> [Quiz items based on charts]
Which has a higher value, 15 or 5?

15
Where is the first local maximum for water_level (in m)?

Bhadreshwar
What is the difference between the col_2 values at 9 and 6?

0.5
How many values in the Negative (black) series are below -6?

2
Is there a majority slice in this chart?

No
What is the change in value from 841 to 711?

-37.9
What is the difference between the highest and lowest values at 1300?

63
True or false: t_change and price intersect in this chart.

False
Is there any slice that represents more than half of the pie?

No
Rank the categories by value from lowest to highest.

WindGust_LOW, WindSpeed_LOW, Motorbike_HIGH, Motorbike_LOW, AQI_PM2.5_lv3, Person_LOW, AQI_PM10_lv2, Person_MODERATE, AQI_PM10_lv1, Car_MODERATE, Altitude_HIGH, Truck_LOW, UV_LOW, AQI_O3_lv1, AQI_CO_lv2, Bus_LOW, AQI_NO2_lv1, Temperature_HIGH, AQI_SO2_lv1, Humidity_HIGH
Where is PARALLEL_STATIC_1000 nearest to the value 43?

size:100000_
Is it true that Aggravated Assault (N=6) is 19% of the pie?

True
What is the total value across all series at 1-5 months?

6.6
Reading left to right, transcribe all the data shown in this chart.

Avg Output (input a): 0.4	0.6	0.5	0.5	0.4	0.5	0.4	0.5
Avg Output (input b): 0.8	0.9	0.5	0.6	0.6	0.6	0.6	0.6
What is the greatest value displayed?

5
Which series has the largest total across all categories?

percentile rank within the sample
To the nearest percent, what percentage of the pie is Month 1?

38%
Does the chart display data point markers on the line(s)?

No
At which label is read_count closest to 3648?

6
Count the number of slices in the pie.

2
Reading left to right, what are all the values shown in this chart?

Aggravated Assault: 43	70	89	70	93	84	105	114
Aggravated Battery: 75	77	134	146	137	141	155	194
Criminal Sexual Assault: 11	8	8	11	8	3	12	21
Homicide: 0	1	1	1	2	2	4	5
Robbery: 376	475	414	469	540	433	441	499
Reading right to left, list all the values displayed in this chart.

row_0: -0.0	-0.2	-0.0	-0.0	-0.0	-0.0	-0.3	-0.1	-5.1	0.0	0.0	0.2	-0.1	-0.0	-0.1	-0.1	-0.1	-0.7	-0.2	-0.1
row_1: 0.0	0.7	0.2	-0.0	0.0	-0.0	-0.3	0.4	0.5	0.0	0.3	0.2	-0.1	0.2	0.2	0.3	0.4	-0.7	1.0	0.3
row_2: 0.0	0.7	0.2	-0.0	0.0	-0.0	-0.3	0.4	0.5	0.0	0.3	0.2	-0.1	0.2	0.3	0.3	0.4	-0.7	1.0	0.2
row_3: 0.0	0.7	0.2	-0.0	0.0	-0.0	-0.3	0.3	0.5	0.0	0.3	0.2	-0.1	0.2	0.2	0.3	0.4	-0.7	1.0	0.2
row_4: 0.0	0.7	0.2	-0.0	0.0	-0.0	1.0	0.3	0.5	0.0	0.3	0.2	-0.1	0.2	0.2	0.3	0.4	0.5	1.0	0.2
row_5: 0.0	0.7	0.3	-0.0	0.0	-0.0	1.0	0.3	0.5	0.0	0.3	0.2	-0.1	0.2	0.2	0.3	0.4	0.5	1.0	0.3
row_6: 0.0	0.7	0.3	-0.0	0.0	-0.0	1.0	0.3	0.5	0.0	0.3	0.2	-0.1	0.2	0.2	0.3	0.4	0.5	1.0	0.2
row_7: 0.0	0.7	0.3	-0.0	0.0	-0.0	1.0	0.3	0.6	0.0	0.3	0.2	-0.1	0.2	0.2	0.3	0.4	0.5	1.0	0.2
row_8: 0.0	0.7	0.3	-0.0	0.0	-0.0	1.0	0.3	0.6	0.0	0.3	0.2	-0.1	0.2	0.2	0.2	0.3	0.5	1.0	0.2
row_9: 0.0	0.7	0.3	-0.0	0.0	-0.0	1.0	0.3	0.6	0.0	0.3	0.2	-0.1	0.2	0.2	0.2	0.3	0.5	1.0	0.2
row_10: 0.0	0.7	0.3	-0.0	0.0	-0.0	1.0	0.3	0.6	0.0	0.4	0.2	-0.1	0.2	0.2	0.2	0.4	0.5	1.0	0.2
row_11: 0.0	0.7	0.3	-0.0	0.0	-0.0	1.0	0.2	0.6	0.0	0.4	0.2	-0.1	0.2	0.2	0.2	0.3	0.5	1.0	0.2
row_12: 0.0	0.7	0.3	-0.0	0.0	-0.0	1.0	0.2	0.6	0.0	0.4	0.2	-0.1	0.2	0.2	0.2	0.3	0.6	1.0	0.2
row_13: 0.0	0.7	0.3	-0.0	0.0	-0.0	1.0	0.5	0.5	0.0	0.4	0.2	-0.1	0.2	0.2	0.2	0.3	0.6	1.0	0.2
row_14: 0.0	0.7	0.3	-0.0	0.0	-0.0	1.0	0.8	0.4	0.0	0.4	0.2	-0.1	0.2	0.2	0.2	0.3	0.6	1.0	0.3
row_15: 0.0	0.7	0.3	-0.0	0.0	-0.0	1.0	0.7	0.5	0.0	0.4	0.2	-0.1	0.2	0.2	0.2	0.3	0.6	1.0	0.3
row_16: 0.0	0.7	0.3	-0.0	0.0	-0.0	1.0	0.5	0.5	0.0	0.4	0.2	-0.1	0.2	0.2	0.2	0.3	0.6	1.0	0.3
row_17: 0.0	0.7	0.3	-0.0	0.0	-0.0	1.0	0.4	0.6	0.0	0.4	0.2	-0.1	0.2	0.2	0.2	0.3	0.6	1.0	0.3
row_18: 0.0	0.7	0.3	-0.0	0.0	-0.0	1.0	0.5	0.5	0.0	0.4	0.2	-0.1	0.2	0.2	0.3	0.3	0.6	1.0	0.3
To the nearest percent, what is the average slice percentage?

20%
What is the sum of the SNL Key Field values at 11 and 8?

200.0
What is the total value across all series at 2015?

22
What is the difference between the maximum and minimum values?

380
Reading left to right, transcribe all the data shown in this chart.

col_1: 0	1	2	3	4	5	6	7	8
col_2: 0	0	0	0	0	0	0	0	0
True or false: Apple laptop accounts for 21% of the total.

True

> [Exercise instructions]
Write out all of the records above line for line, without changing anything.

> [Answer to the problem]
Which has a higher value, 15 or 5?

15
Where is the first local maximum for water_level (in m)?

Bhadreshwar
What is the difference between the col_2 values at 9 and 6?

0.5
How many values in the Negative (black) series are below -6?

2
Is there a majority slice in this chart?

No
What is the change in value from 841 to 711?

-37.9
What is the difference between the highest and lowest values at 1300?

63
True or false: t_change and price intersect in this chart.

False
Is there any slice that represents more than half of the pie?

No
Rank the categories by value from lowest to highest.

WindGust_LOW, WindSpeed_LOW, Motorbike_HIGH, Motorbike_LOW, AQI_PM2.5_lv3, Person_LOW, AQI_PM10_lv2, Person_MODERATE, AQI_PM10_lv1, Car_MODERATE, Altitude_HIGH, Truck_LOW, UV_LOW, AQI_O3_lv1, AQI_CO_lv2, Bus_LOW, AQI_NO2_lv1, Temperature_HIGH, AQI_SO2_lv1, Humidity_HIGH
Where is PARALLEL_STATIC_1000 nearest to the value 43?

size:100000_
Is it true that Aggravated Assault (N=6) is 19% of the pie?

True
What is the total value across all series at 1-5 months?

6.6
Reading left to right, transcribe all the data shown in this chart.

Avg Output (input a): 0.4	0.6	0.5	0.5	0.4	0.5	0.4	0.5
Avg Output (input b): 0.8	0.9	0.5	0.6	0.6	0.6	0.6	0.6
What is the greatest value displayed?

5
Which series has the largest total across all categories?

percentile rank within the sample
To the nearest percent, what percentage of the pie is Month 1?

38%
Does the chart display data point markers on the line(s)?

No
At which label is read_count closest to 3648?

6
Count the number of slices in the pie.

2
Reading left to right, what are all the values shown in this chart?

Aggravated Assault: 43	70	89	70	93	84	105	114
Aggravated Battery: 75	77	134	146	137	141	155	194
Criminal Sexual Assault: 11	8	8	11	8	3	12	21
Homicide: 0	1	1	1	2	2	4	5
Robbery: 376	475	414	469	540	433	441	499
Reading right to left, list all the values displayed in this chart.

row_0: -0.0	-0.2	-0.0	-0.0	-0.0	-0.0	-0.3	-0.1	-5.1	0.0	0.0	0.2	-0.1	-0.0	-0.1	-0.1	-0.1	-0.7	-0.2	-0.1
row_1: 0.0	0.7	0.2	-0.0	0.0	-0.0	-0.3	0.4	0.5	0.0	0.3	0.2	-0.1	0.2	0.2	0.3	0.4	-0.7	1.0	0.3
row_2: 0.0	0.7	0.2	-0.0	0.0	-0.0	-0.3	0.4	0.5	0.0	0.3	0.2	-0.1	0.2	0.3	0.3	0.4	-0.7	1.0	0.2
row_3: 0.0	0.7	0.2	-0.0	0.0	-0.0	-0.3	0.3	0.5	0.0	0.3	0.2	-0.1	0.2	0.2	0.3	0.4	-0.7	1.0	0.2
row_4: 0.0	0.7	0.2	-0.0	0.0	-0.0	1.0	0.3	0.5	0.0	0.3	0.2	-0.1	0.2	0.2	0.3	0.4	0.5	1.0	0.2
row_5: 0.0	0.7	0.3	-0.0	0.0	-0.0	1.0	0.3	0.5	0.0	0.3	0.2	-0.1	0.2	0.2	0.3	0.4	0.5	1.0	0.3
row_6: 0.0	0.7	0.3	-0.0	0.0	-0.0	1.0	0.3	0.5	0.0	0.3	0.2	-0.1	0.2	0.2	0.3	0.4	0.5	1.0	0.2
row_7: 0.0	0.7	0.3	-0.0	0.0	-0.0	1.0	0.3	0.6	0.0	0.3	0.2	-0.1	0.2	0.2	0.3	0.4	0.5	1.0	0.2
row_8: 0.0	0.7	0.3	-0.0	0.0	-0.0	1.0	0.3	0.6	0.0	0.3	0.2	-0.1	0.2	0.2	0.2	0.3	0.5	1.0	0.2
row_9: 0.0	0.7	0.3	-0.0	0.0	-0.0	1.0	0.3	0.6	0.0	0.3	0.2	-0.1	0.2	0.2	0.2	0.3	0.5	1.0	0.2
row_10: 0.0	0.7	0.3	-0.0	0.0	-0.0	1.0	0.3	0.6	0.0	0.4	0.2	-0.1	0.2	0.2	0.2	0.4	0.5	1.0	0.2
row_11: 0.0	0.7	0.3	-0.0	0.0	-0.0	1.0	0.2	0.6	0.0	0.4	0.2	-0.1	0.2	0.2	0.2	0.3	0.5	1.0	0.2
row_12: 0.0	0.7	0.3	-0.0	0.0	-0.0	1.0	0.2	0.6	0.0	0.4	0.2	-0.1	0.2	0.2	0.2	0.3	0.6	1.0	0.2
row_13: 0.0	0.7	0.3	-0.0	0.0	-0.0	1.0	0.5	0.5	0.0	0.4	0.2	-0.1	0.2	0.2	0.2	0.3	0.6	1.0	0.2
row_14: 0.0	0.7	0.3	-0.0	0.0	-0.0	1.0	0.8	0.4	0.0	0.4	0.2	-0.1	0.2	0.2	0.2	0.3	0.6	1.0	0.3
row_15: 0.0	0.7	0.3	-0.0	0.0	-0.0	1.0	0.7	0.5	0.0	0.4	0.2	-0.1	0.2	0.2	0.2	0.3	0.6	1.0	0.3
row_16: 0.0	0.7	0.3	-0.0	0.0	-0.0	1.0	0.5	0.5	0.0	0.4	0.2	-0.1	0.2	0.2	0.2	0.3	0.6	1.0	0.3
row_17: 0.0	0.7	0.3	-0.0	0.0	-0.0	1.0	0.4	0.6	0.0	0.4	0.2	-0.1	0.2	0.2	0.2	0.3	0.6	1.0	0.3
row_18: 0.0	0.7	0.3	-0.0	0.0	-0.0	1.0	0.5	0.5	0.0	0.4	0.2	-0.1	0.2	0.2	0.3	0.3	0.6	1.0	0.3
To the nearest percent, what is the average slice percentage?

20%
What is the sum of the SNL Key Field values at 11 and 8?

200.0
What is the total value across all series at 2015?

22
What is the difference between the maximum and minimum values?

380
Reading left to right, transcribe all the data shown in this chart.

col_1: 0	1	2	3	4	5	6	7	8
col_2: 0	0	0	0	0	0	0	0	0
True or false: Apple laptop accounts for 21% of the total.

True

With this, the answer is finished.